LUMIÈRE as manifesto
With LUMIÈRE, Dianka Songo transforms the intimate into an act of resistance. The project frames art as protection and proclamation at once, a way of saying that queer people deserve to exist safe every day, everywhere. That line, turned into a hashtag around the release of the single, reads almost like a manifesto: art as armour, the face as statement, the self as something that refuses erasure.
Her visual identity is just as striking. Built around a signature aesthetic of raw black and magenta lips, it gives the project a look that feels both severe and luminous, vulnerable and defiant. In that tension lies the force of the album: it does not ask for tolerance, it asserts a right to safety, dignity and freedom without compromise.
A collective creation
Even when the artistic universe feels highly personal, Songo makes clear that LUMIÈRE is also the result of collective work. She has publicly thanked several collaborators who helped shape the project’s sound and image, including Guy Waku for the sonic architecture, Salvatore Darkspirit for photography, graphic design and cover design, Federico Ariu for the video direction, and Elmas Fatma for the make‑up work around the cover imagery.

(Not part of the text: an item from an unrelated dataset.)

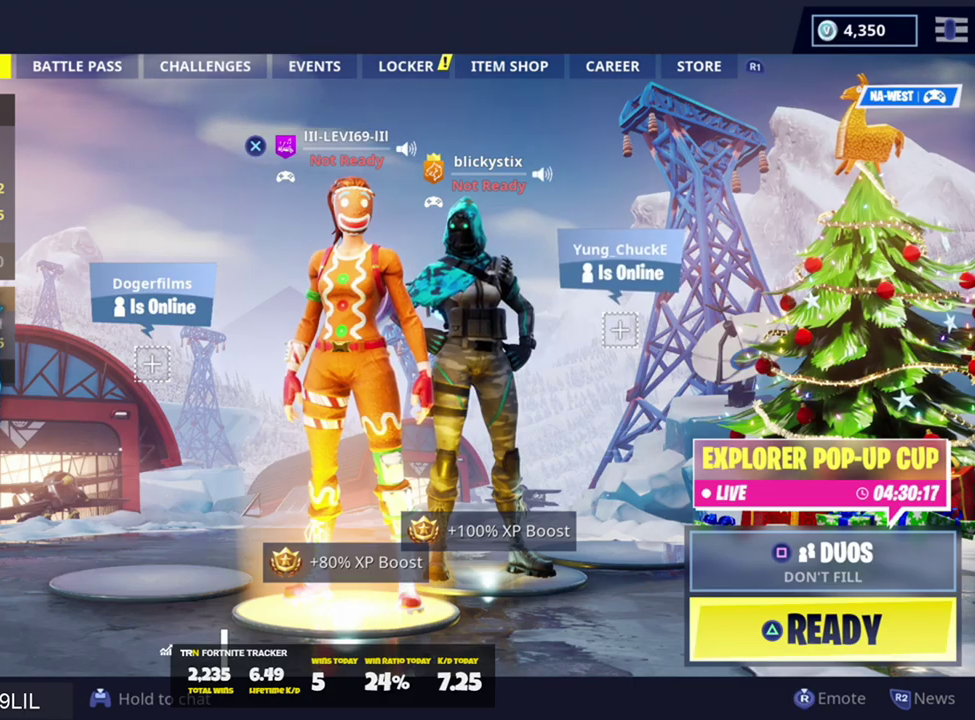
Gameplay with a controller (PlayStation layout); each line is a JSON object with the inputs held at the frame after it. "events" lists button and stick changes between this image and that frame as [ms after this image, input, new state], when the widget could be followed in between.
{"buttons": [], "left_stick": "center", "right_stick": "center", "events": [[17, "HOME", "down"], [150, "HOME", "up"]]}
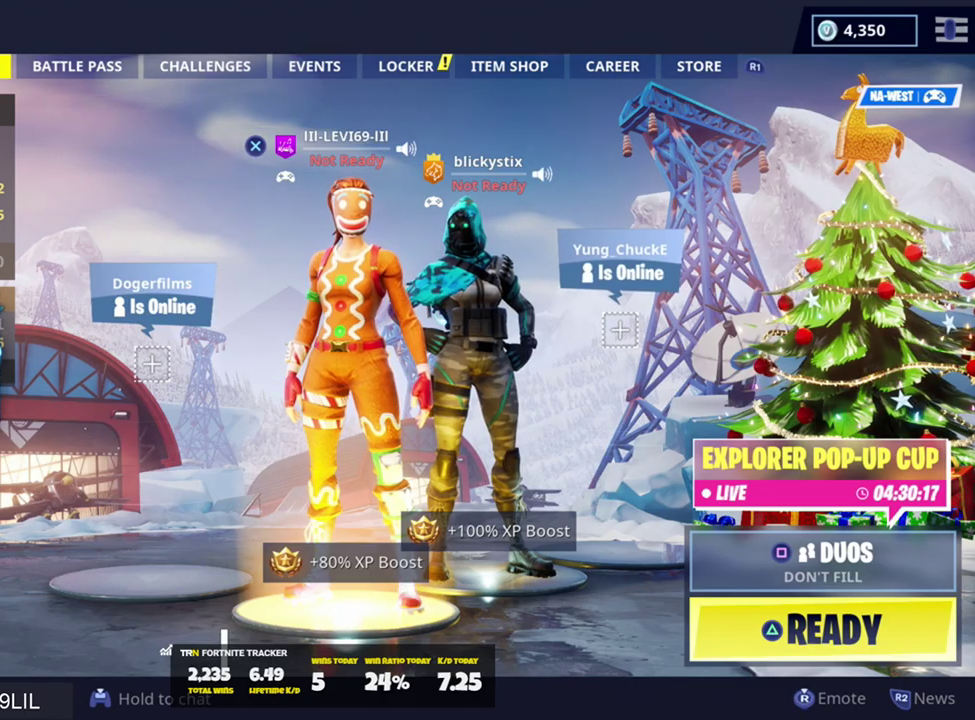
{"buttons": [], "left_stick": "center", "right_stick": "center", "events": [[351, "DPAD_UP", "down"], [484, "DPAD_UP", "up"]]}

That matters because queer creation rarely happens in isolation. It grows through chosen networks, through mutual recognition, and through the kind of trust that allows an artist’s inner world to become legible to others. In Songo’s case, that shared labour strengthens rather than dilutes the singularity of the result.
A queer portrait for Brussels now
For ket.brussels, Dianka Songo is more than an emerging artist to watch. She represents a Brussels where queer expression crosses disciplines, languages and geographies, and where artistic identity can be both fiercely personal and unmistakably political. Her work speaks to a city that is constantly reinventing itself through migration, performance and dissent.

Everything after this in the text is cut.